WHAT IS BEING ASKED: Repeat back every line of the data, exactly.

START INPUT MATERIAL

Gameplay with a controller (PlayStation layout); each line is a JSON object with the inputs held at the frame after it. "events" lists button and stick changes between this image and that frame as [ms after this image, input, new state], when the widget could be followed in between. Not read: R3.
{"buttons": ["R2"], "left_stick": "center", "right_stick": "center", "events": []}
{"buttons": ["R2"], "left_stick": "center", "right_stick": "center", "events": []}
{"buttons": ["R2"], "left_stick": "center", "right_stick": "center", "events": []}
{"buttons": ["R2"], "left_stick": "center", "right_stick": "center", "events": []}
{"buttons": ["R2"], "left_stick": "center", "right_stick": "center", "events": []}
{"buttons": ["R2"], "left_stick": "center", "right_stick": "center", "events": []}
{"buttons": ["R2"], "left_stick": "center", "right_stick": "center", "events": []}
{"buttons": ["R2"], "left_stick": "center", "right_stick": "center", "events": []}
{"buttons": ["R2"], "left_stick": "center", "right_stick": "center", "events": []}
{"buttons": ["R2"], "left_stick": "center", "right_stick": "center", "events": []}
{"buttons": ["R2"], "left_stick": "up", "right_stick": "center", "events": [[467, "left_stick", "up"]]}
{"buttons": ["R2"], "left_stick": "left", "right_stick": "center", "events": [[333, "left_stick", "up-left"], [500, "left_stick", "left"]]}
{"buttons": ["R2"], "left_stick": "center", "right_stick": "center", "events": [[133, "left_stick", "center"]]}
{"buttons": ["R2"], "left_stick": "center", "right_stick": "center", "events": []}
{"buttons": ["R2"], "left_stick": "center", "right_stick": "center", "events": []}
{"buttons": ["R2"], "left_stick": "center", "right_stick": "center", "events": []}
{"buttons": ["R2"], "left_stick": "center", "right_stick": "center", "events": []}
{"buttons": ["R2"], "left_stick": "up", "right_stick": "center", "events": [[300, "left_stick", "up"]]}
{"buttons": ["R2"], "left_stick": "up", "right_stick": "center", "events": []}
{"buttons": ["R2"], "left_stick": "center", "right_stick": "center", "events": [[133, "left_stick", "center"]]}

END INPUT MATERIAL

TASK OUTPUT:
Gameplay with a controller (PlayStation layout); each line is a JSON object with the inputs held at the frame after it. "events" lists button and stick changes between this image and that frame as [ms after this image, input, new state], when the widget could be followed in between. Not read: R3.
{"buttons": ["R2"], "left_stick": "center", "right_stick": "center", "events": []}
{"buttons": ["R2"], "left_stick": "center", "right_stick": "center", "events": []}
{"buttons": ["R2"], "left_stick": "center", "right_stick": "center", "events": []}
{"buttons": ["R2"], "left_stick": "center", "right_stick": "center", "events": []}
{"buttons": ["R2"], "left_stick": "center", "right_stick": "center", "events": []}
{"buttons": ["R2"], "left_stick": "center", "right_stick": "center", "events": []}
{"buttons": ["R2"], "left_stick": "center", "right_stick": "center", "events": []}
{"buttons": ["R2"], "left_stick": "center", "right_stick": "center", "events": []}
{"buttons": ["R2"], "left_stick": "center", "right_stick": "center", "events": []}
{"buttons": ["R2"], "left_stick": "center", "right_stick": "center", "events": []}
{"buttons": ["R2"], "left_stick": "up", "right_stick": "center", "events": [[467, "left_stick", "up"]]}
{"buttons": ["R2"], "left_stick": "left", "right_stick": "center", "events": [[333, "left_stick", "up-left"], [500, "left_stick", "left"]]}
{"buttons": ["R2"], "left_stick": "center", "right_stick": "center", "events": [[133, "left_stick", "center"]]}
{"buttons": ["R2"], "left_stick": "center", "right_stick": "center", "events": []}
{"buttons": ["R2"], "left_stick": "center", "right_stick": "center", "events": []}
{"buttons": ["R2"], "left_stick": "center", "right_stick": "center", "events": []}
{"buttons": ["R2"], "left_stick": "center", "right_stick": "center", "events": []}
{"buttons": ["R2"], "left_stick": "up", "right_stick": "center", "events": [[300, "left_stick", "up"]]}
{"buttons": ["R2"], "left_stick": "up", "right_stick": "center", "events": []}
{"buttons": ["R2"], "left_stick": "center", "right_stick": "center", "events": [[133, "left_stick", "center"]]}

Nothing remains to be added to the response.